Stalled US-India trade deal keeps Rupee under pressure

The recent depreciation is largely attributed to the lack of progress on a trade deal between the US and India, coupled with heavy selling of domestic equities by foreign investors.

According to provisional data of December 5 available on NSE, foreign institutional investors sold shares worth Rs 438.90 crore. “For India, the Fed’s stance will be crucial for rupee direction and FII flows. Though the currency may remain under near-term pressure, India’s macro fundamentals continue to stand out, supported by the RBI’s recent rate cut, resilient economic growth and improving domestic liquidity conditions,” said Ponmudi R, CEO of Enrich Money, in a note.

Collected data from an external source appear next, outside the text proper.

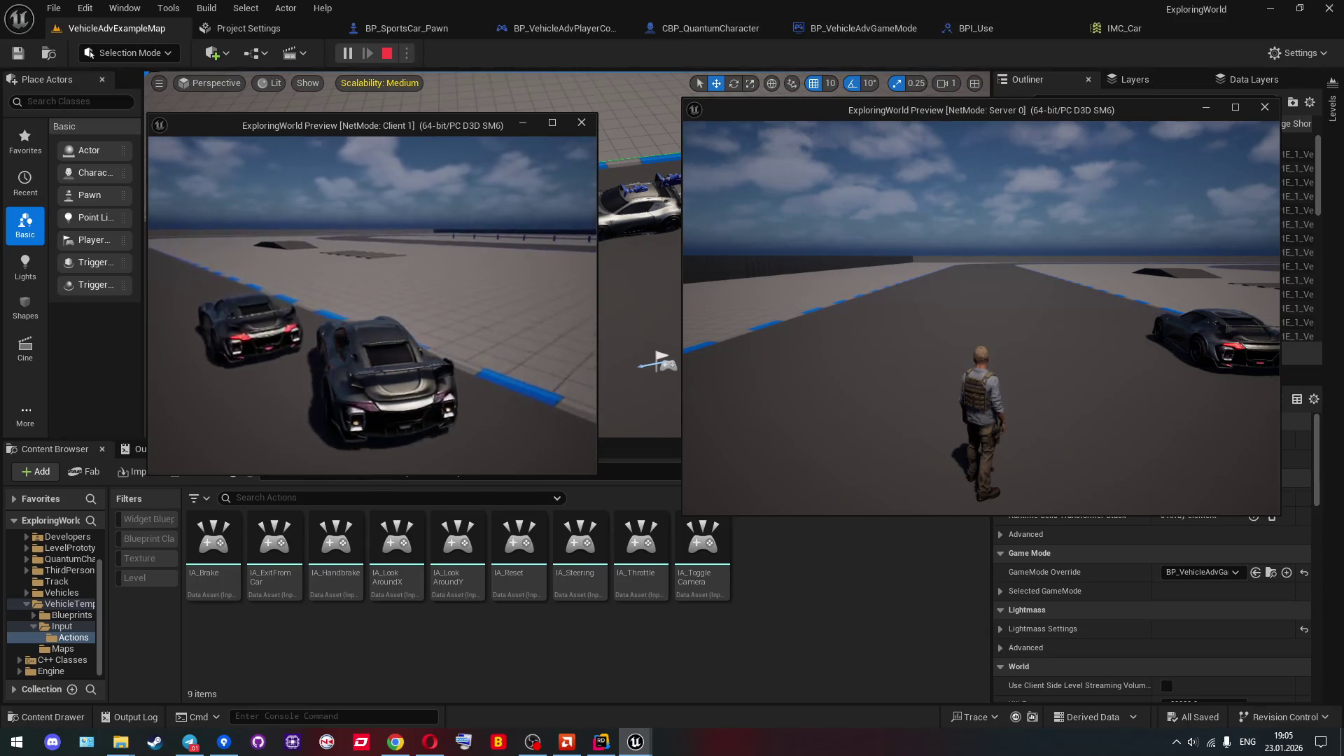
key(e)
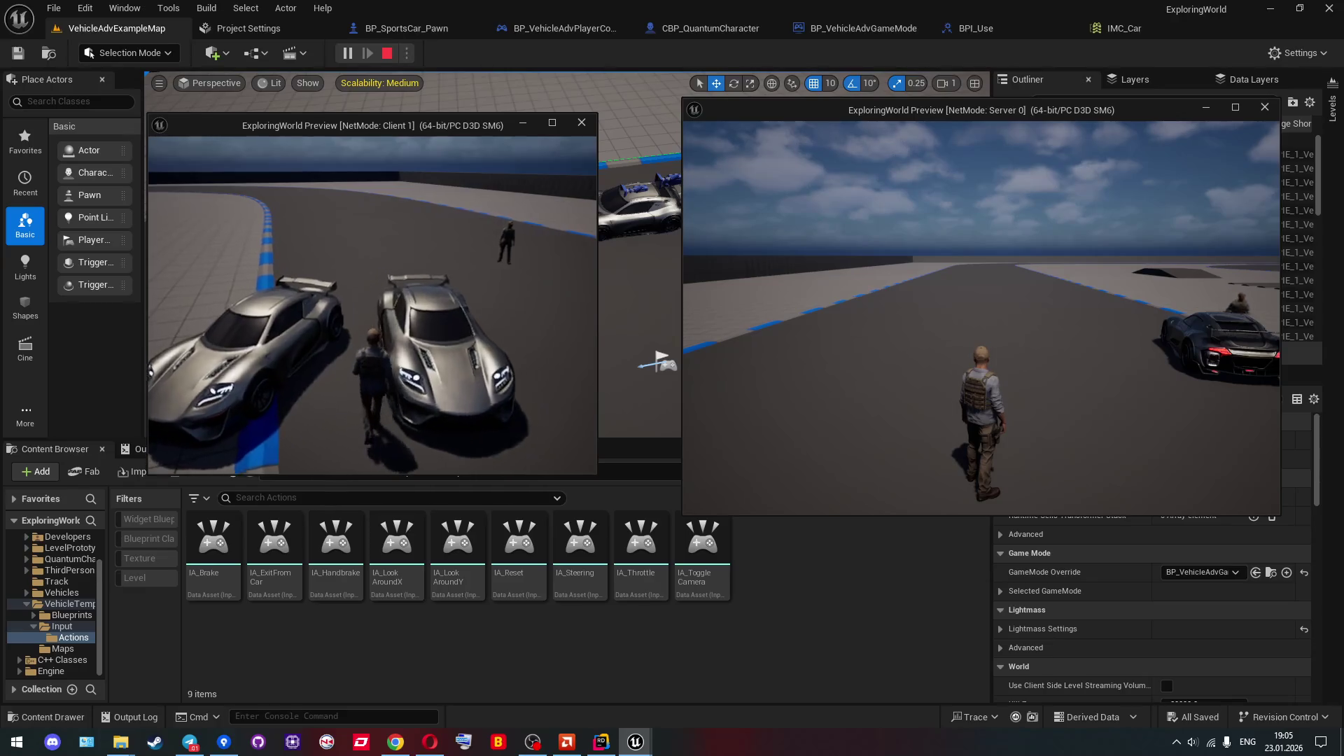
Run the client character toward the two cars, then end the play session.
key(w)
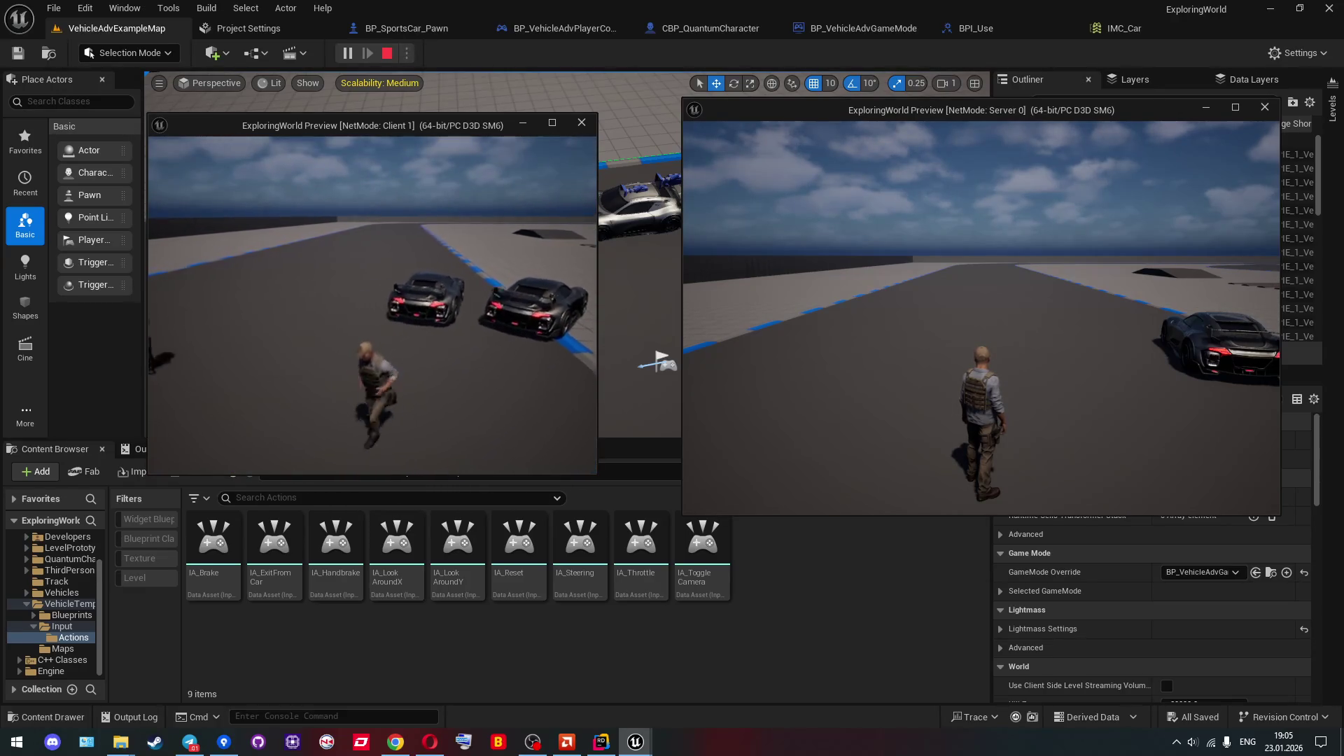
key(w)
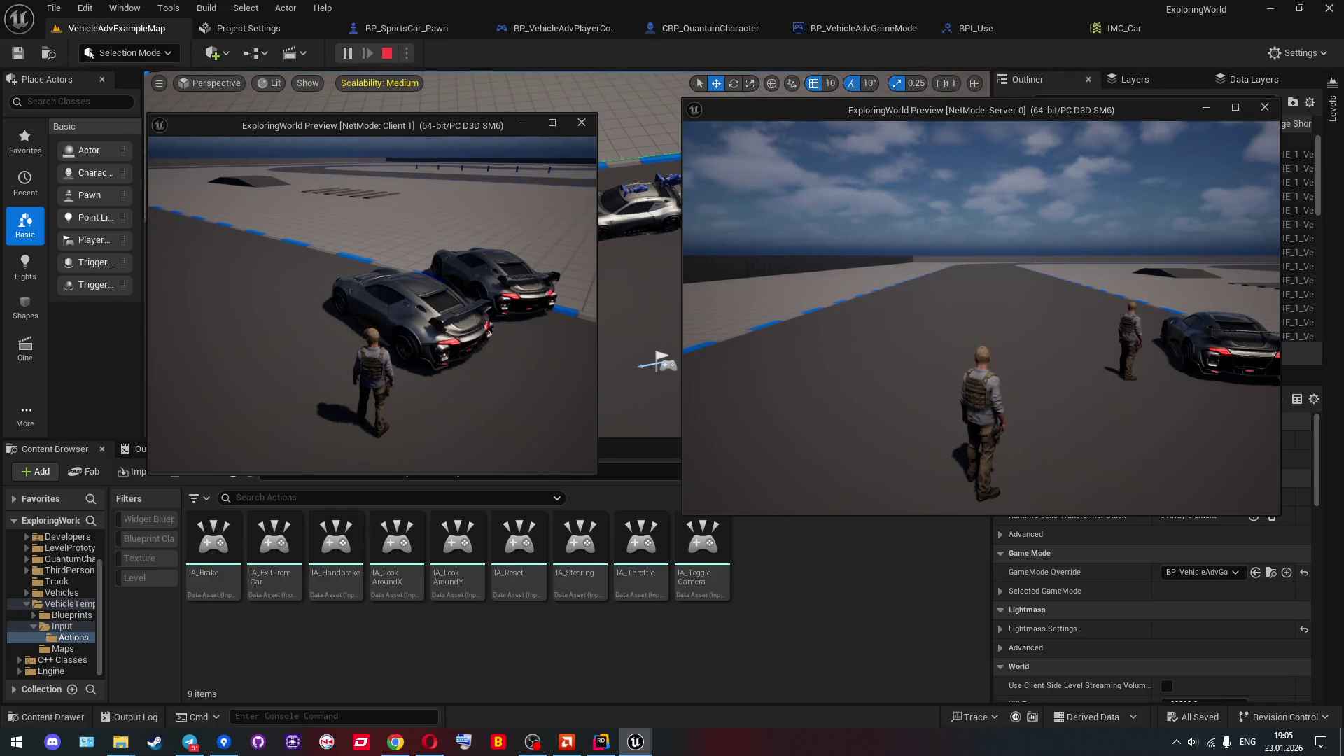
key(Escape)
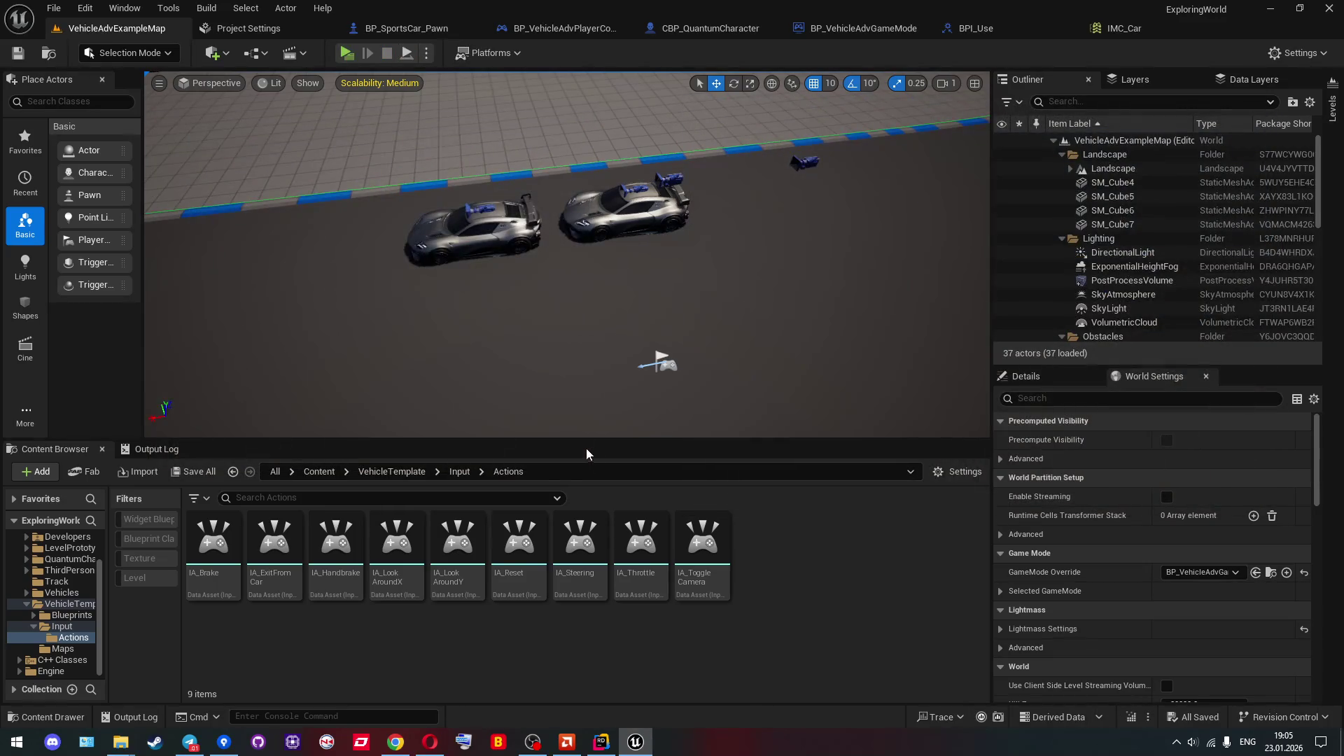
In Rider, open ExploringWorldPawn and scroll to the brake, handbrake and brake-light declarations.
click(602, 744)
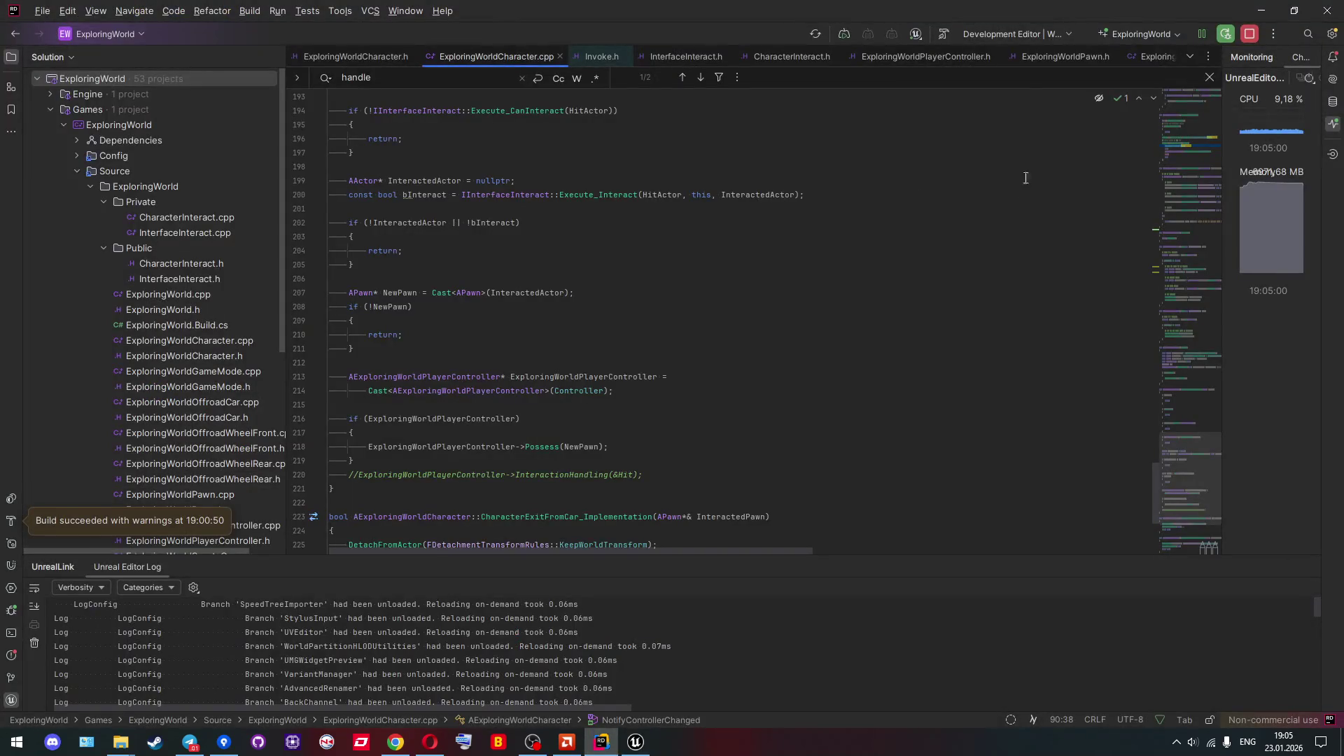
scroll(983, 56, down, 5)
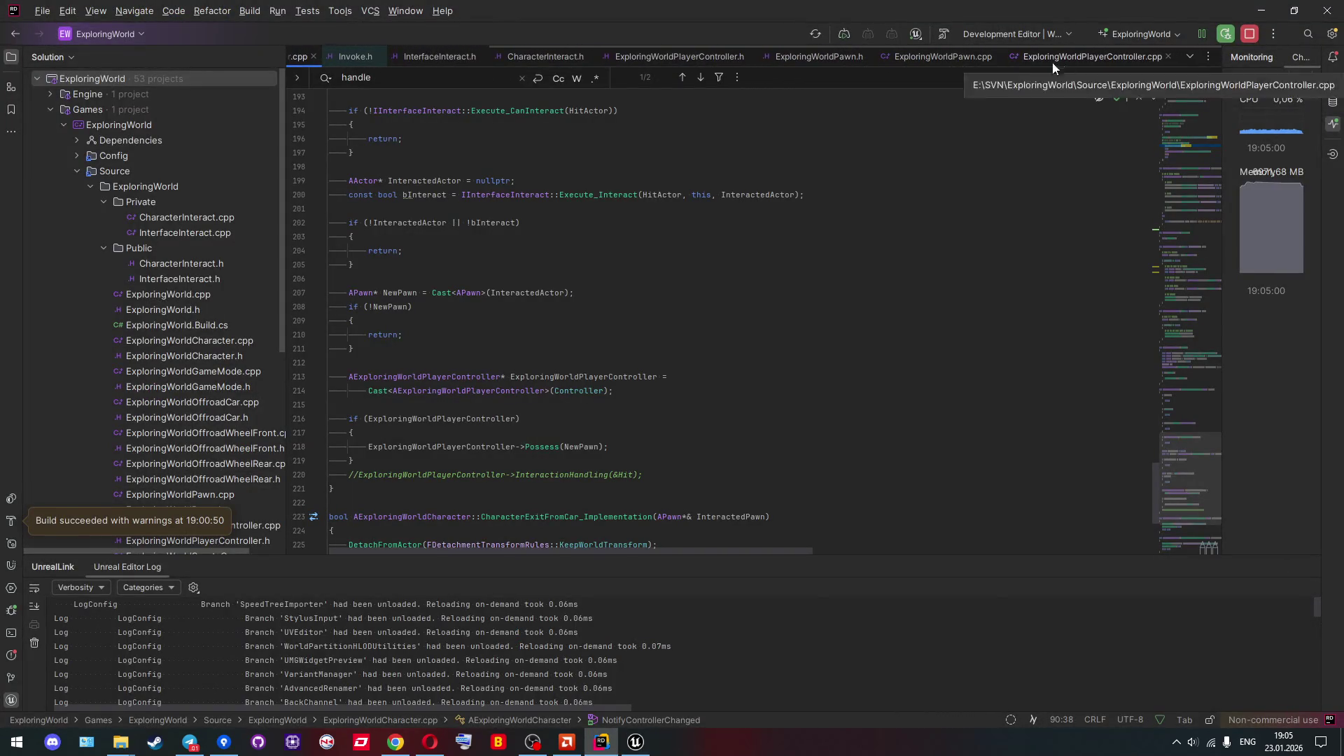
click(942, 59)
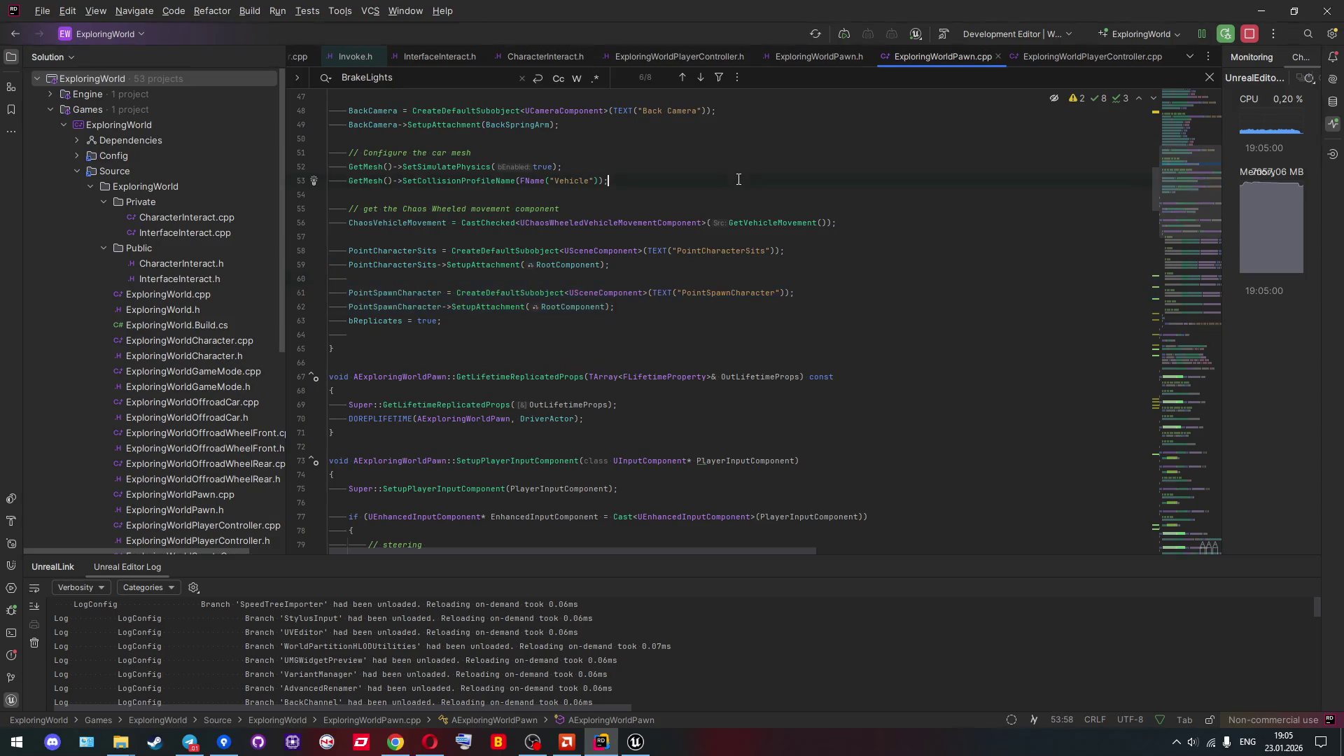
scroll(588, 186, up, 15)
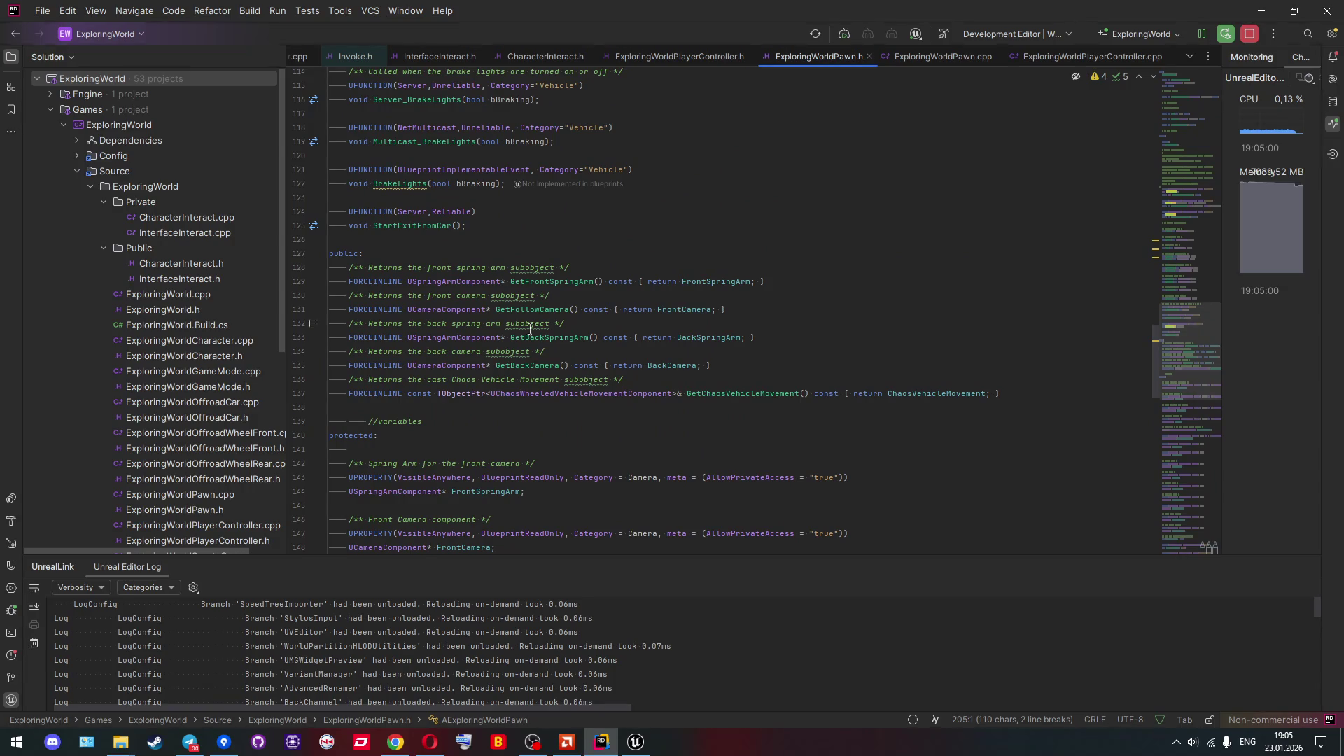
scroll(539, 340, up, 3)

RBI Governor says no specific target level for the currency

Analysts expect the rupee to make a comeback to the 88–89 range against the US dollar by early 2026. Meanwhile, RBI Governor Sanjay Malhotra, in his address on Friday, reiterated that the central bank does not target any specific level for the currency. He added that the RBI allows the rupee to “find its correct position, its correct level.”